On Nov. 2-5, Main Stage performed William Shakespeare’s Scottish play “Macbeth” in the W. D. Powell Theatre.
The cast and crew saw their weeks of rehearsals and hard work pay off in their Friday night debut. The audience was greeted with an elaborate set of the interior of the Macbeth castle with glows of red and green in the background. An iron chandelier ornamented with stick-figured men climbing up the chain hung next to the staircase where Macbeth and Lady Macbeth would frequent during their plotting and gruesome soliloquies. Jump scares of lightning announced the presence of the three witches who would suddenly appear next to an audience member and exit with a chorus of cackling.
Junior English major Sadie Adams was excited to see her first live performance of the play which she had only read in high school and more recently in her Plays of Shakespeare class.

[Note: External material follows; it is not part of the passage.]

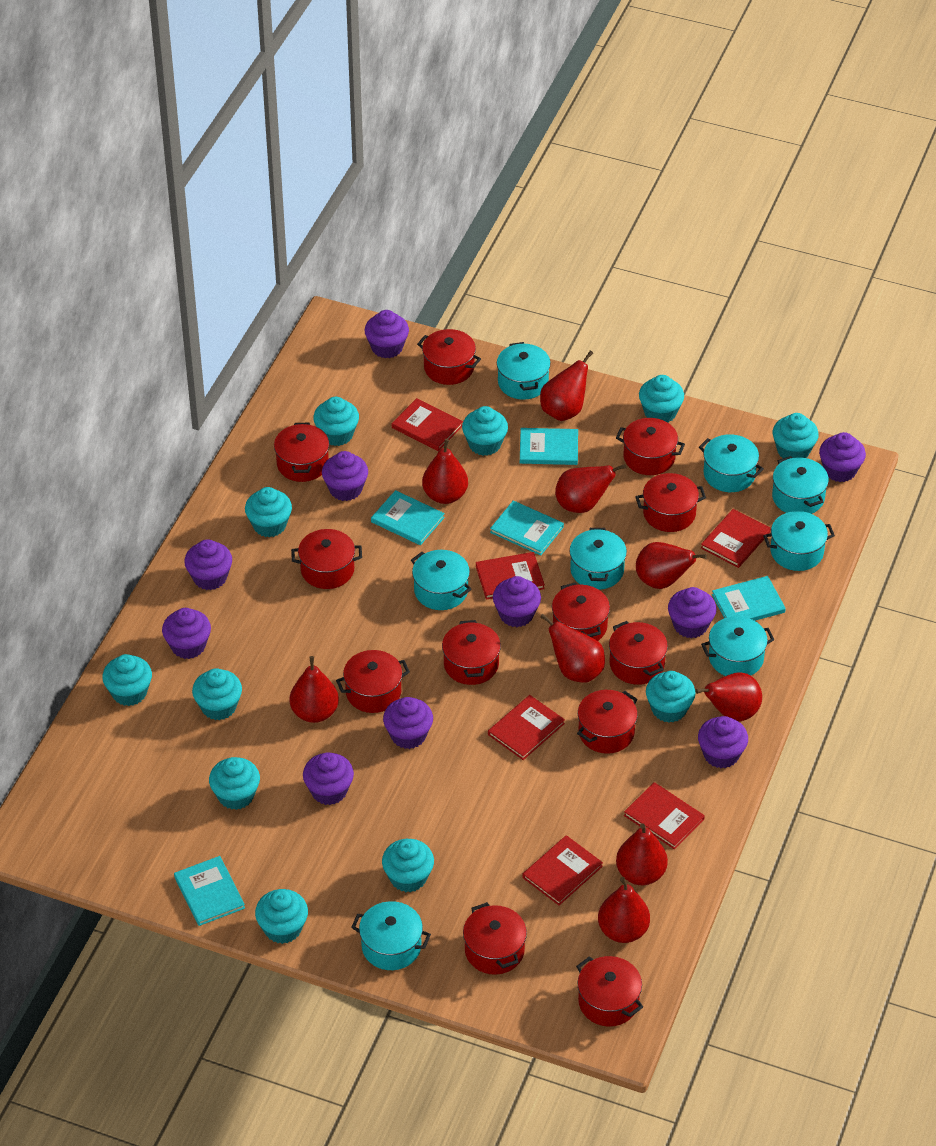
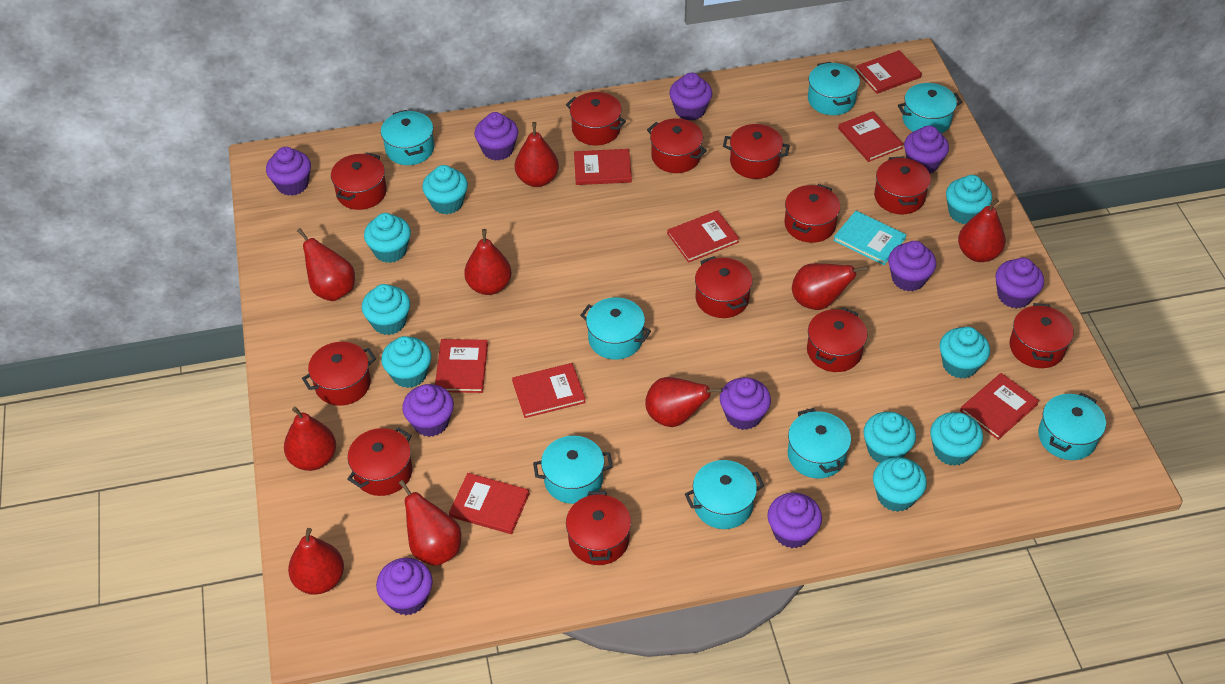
red book: 6 -> 8
turquoise book: 5 -> 1
turquoise cupcake: 11 -> 9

Adams described how she enjoyed getting to see the characters she read about come to life on the stage:
“I really liked how they put it on, especially with the witches,” Adams said. “There is so much that you could do with the witches, and you can interpret them in so many ways. And I really liked how they put them in scenes they weren’t originally in as different characters to help further this idea of Macbeth as a puppet.”
Directed by Union alumnus James Matthew Wyatt, the play was also performed by a cast comprised of students from various majors who share a love for theatre.
Sophomore public relations and history double-major Amy de Groot has done theatre since kindergarten and jumped at the opportunity to act in Union’s production of Macbeth as one of the witches.
“It’s kind of an outlet,” de Groot said. “I mean, I love PR and history, that’s why I’m majoring in them, but they don’t stir the creative juices in the same way, and I think that for everybody, if you don’t get that stirring, something dies inside of you. It’s really about finding that outlet where you can just stop stressing about the world.”